(Work to do):
(a) Answer these questions using the Crosslake excerpt:
(i) How old was Jeff when his parents divorced?
(ii) In which city was his mother's home?
(iii) What brought Mel to Minnesota?
(b) From the Crosslake excerpt, retype everything from "Every year we’d" down to "without his dad.".

(Page excerpt):
start
So we are on year seven in Minnesota and now that I’m gainfully employed in field that is much more stable than newspapers, I see the glimmer in his eyes again. For the first four years we planned tent camping trips to the campgrounds in the state. We always avoided going back to the White Fish chain of lakes since he missed the cabin. However, there seemed to be more to it. You see, Jeff’s, parents divorced when he was 13 and they announced the break-up of their marriage at their cabin on the White Fish chain of lakes. The saddest day in my husband’s life took place in that symbol of Minnesota summer society. He’d mourned it, and he was done, no need to go back… or so I thought.
Every year we’d spend a couple days camping on a lake near the Twin Cities. Yet we (Jeff) refused invitation after invitation from his brother to meet up in Crosslake. My husband would make an excuse and just ask them to stop by our house in the cities or offer to meet in Duluth at his mother’s home. I know this was probably annoying the heck out of my sister-in-law, who is big on family traditions, but there was something still eating at my husband about going back up north without his dad.
Fast forward two years and we get a call that my father-in-law, Mel, was coming to Minnesota for a funeral and they were going to stop and visit us in the cities. I think this trip changed everything. After the funeral, Mel realized it had been a long time since he had seen his sisters and brothers so they decided to rent a place during the summer in, you guessed it, Crosslake, Minnesota! Mel was going back to the White Fish chain of lakes. So that year we came up here for the first time and camped and visited with Mel.
end
(Data lines):
start
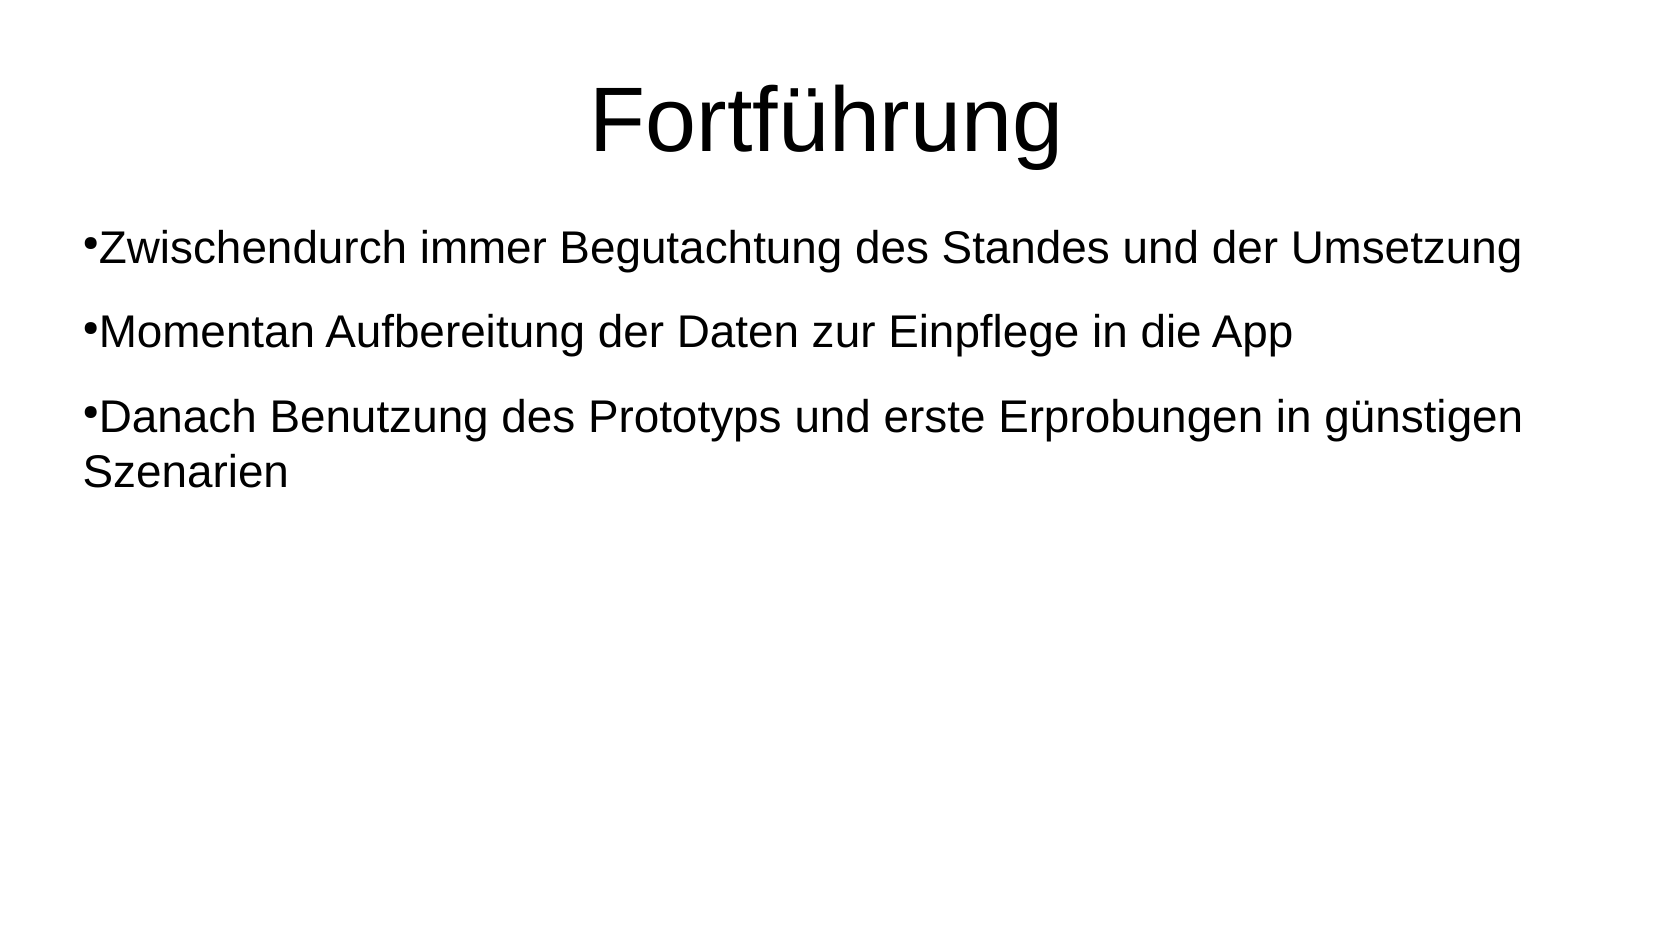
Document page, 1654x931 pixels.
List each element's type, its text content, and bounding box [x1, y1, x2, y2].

list Zwischendurch immer Begutachtung des Standes und der Umsetzung Momentan Aufbereitung der Daten zur Einpflege in die App Danach Benutzung des Prototyps und erste Erprobungen in günstigen Szenarien [82, 217, 1571, 758]
title Fortführung [82, 37, 1571, 193]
end
(Answers given):
(a)
(i) 13
(ii) Duluth
(iii) A funeral

(b)
Every year we’d spend a couple days camping on a lake near the Twin Cities. Yet we (Jeff) refused invitation after invitation from his brother to meet up in Crosslake. My husband would make an excuse and just ask them to stop by our house in the cities or offer to meet in Duluth at his mother’s home. I know this was probably annoying the heck out of my sister-in-law, who is big on family traditions, but there was something still eating at my husband about going back up north without his dad.